The last array is strings. This array is relatively simple and stores the names of nodes and edges.
The following is the overall relation graph.
Nodes and Edges
The preceding information describes each node and each edge in the memory relation graph. However, the relationship between nodes and edges is not shown in the graph.
We can see that the preceding meta.node_fields that describes nodes includes one item called edge_count. It describes the number of edges under this node. Edges in the edges array are sequentially ordered. Therefore, we can draw a relation graph like this:
In addition, the to_node in the meta.edge_fields that describes edges refers to the node to which this edge points. By combining all the information together, we can draw a real memory relation graph.
Locate Memory Leaks
Based on the information described in the previous section, we can obtain a memory relation graph like this:
Assume that node 5 is where a memory leak happens. Node 5 consumes significant memory and does not release it as expected. If we release parent node 3 of node 5, node 5 can still be reached by following the path
1 -> 2 -> 4 -> 5 from the root node. That is, releasing node 3 alone cannot terminate the reference to node 5. Similarly, releasing node 4 does not work, either.
In this example, we can only release node 5 by stopping the reference to node 2. In other words, node 2 is the node that directly controls node 5, because every path from node 1 to node 5 goes through node 2. This structure is called a dominator tree. It is helpful for analyzing memory leaks.
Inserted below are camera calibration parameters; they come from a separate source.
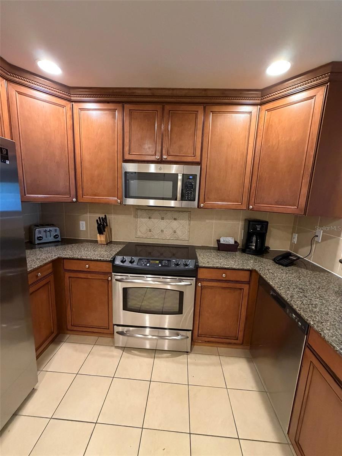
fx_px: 184
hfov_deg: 85.7
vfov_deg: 102.1
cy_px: 228
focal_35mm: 14
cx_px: 171
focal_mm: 2.22
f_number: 2.2
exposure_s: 1/60
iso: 640
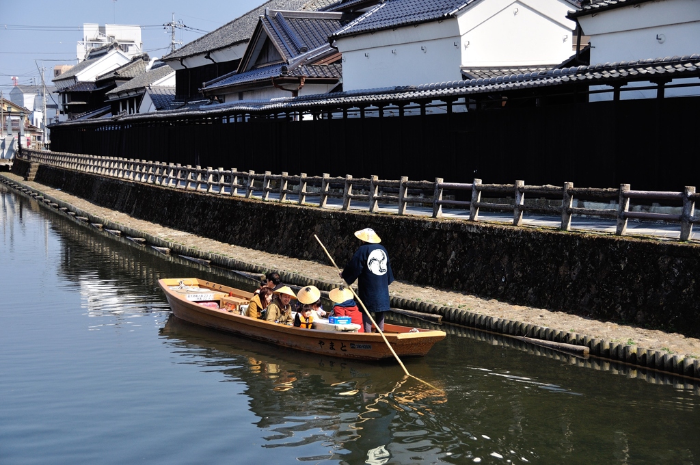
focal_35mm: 69
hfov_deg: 29.3
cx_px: 350
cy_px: 232
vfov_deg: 19.7
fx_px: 1340
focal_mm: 46
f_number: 6.3
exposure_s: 1/250
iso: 200
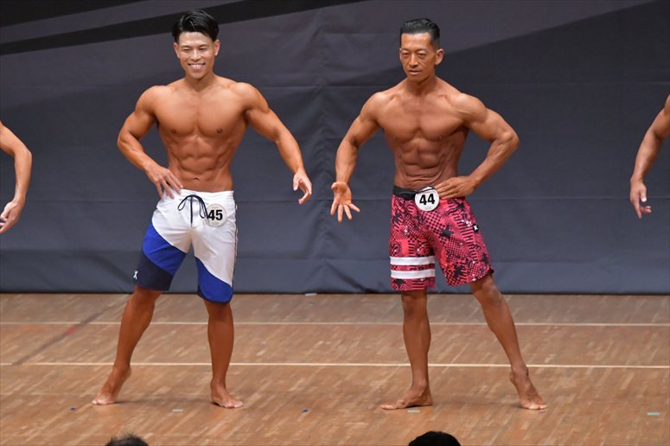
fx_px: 5302
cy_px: 223
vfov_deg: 4.8
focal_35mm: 285
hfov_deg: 7.2
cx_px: 335
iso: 6400
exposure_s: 1/400
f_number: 5.6
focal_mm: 190
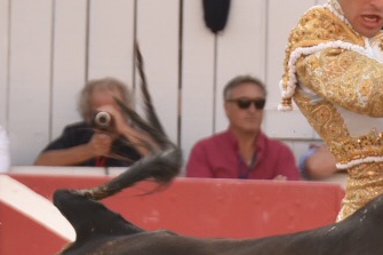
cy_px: 326
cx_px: 380
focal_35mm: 701
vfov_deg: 2.0
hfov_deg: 2.9
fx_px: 7454
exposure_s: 1/640
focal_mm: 145
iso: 720
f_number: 5.6
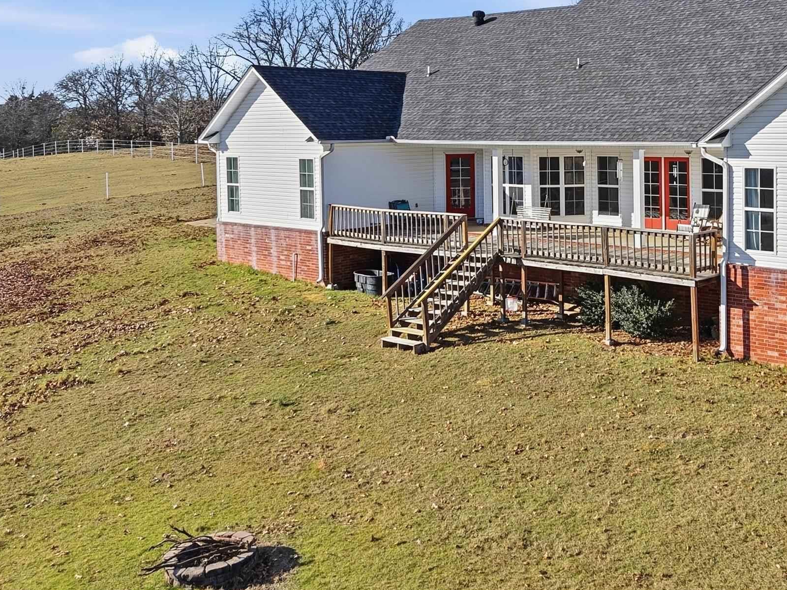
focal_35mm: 45
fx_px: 1023
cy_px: 166
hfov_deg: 40.4
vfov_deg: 31.7
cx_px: 624
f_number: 1.8
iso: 220
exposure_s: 1/6000
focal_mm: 8.7
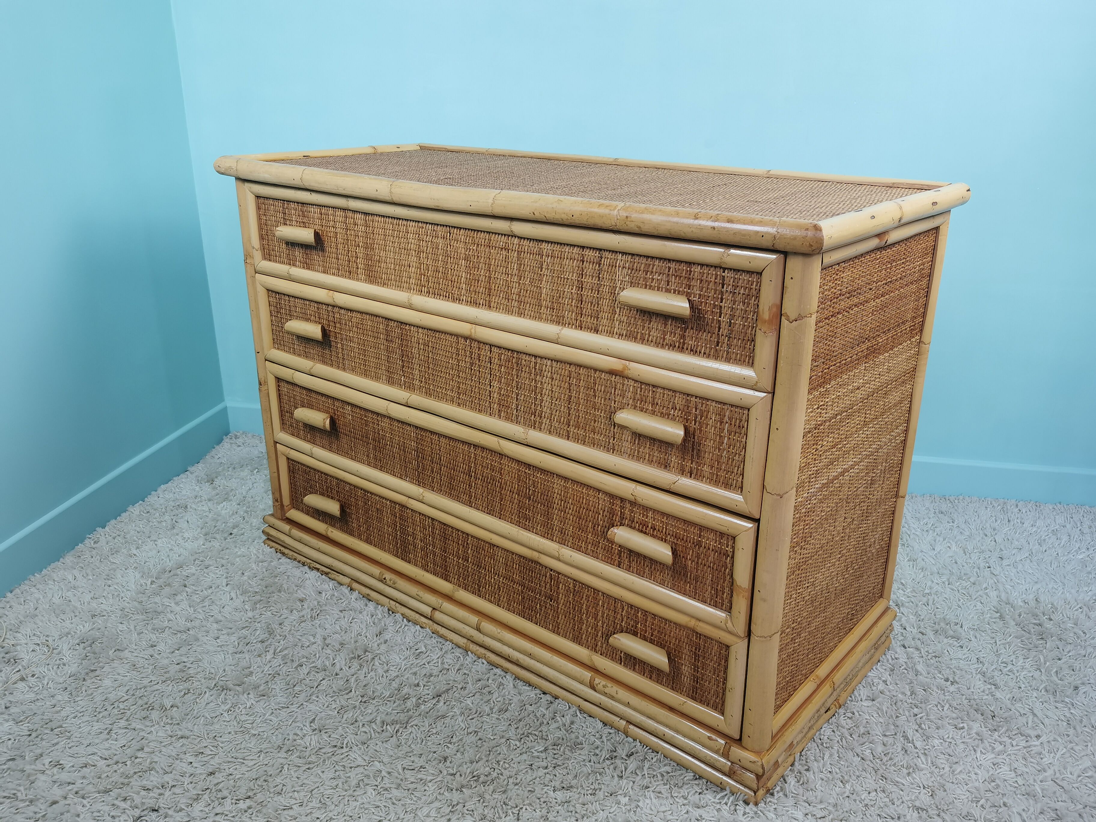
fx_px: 918
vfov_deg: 48.2
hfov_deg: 61.7
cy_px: 411
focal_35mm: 29
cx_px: 548
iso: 100
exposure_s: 1/100
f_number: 1.8
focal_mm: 5.58
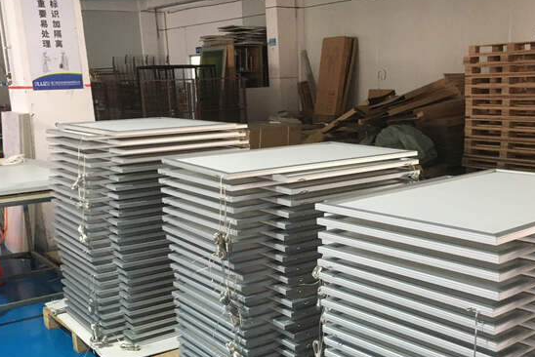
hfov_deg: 44.3
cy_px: 248
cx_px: 320
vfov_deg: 30.2
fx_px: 654
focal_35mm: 44
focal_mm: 4.15
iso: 200
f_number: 2.2
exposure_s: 1/33
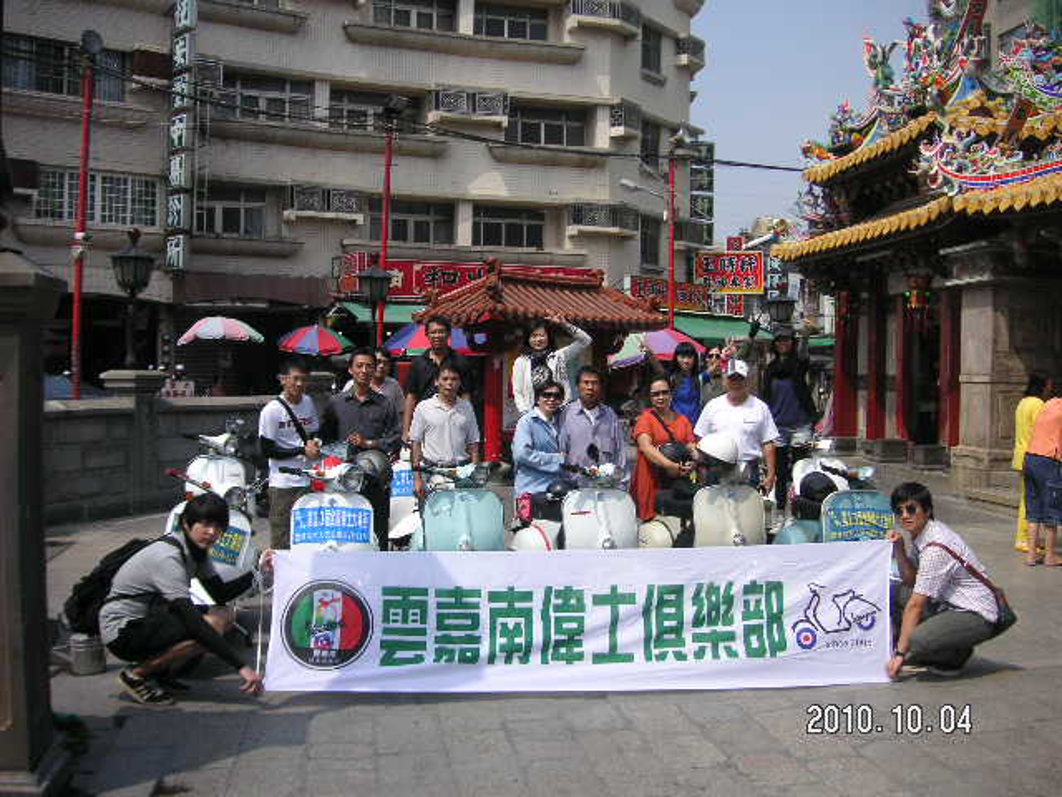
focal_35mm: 37
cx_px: 531
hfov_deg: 50.1
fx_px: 1135
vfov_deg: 38.7
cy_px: 398
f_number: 6.7
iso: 50
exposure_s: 1/180
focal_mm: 6.1
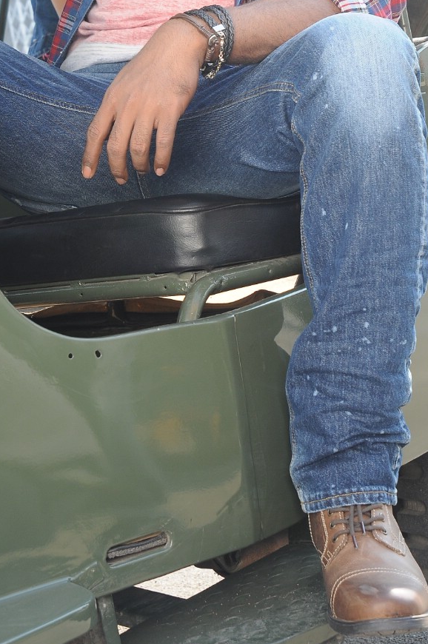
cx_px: 211
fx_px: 1484
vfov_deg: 24.1
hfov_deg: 16.4
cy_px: 123
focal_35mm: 83
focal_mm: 32
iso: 250
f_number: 5.6
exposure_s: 1/160
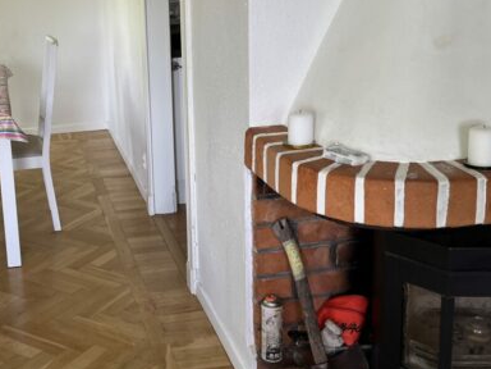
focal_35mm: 52
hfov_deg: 35.9
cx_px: 114
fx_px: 738
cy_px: 138
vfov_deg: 27.9
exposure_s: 1/120
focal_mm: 5.1
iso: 125
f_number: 1.6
We can convert the preceding memory relation graph to a dominator tree like this:
Now we can calculate the retained size from node 8 up to the root node. The retained size for a node equals the size of that node itself plus the retained size of its child node. Finally, we can see which nodes have memory consumption accumulated. These nodes that have memory consumption accumulated instead of being deallocated are likely candidates for memory leaks.
After we know where memory leaks happen, we can find the corresponding code logic snippet in the memory relation graph to see if these nodes really fail to deallocate memory unexpectedly.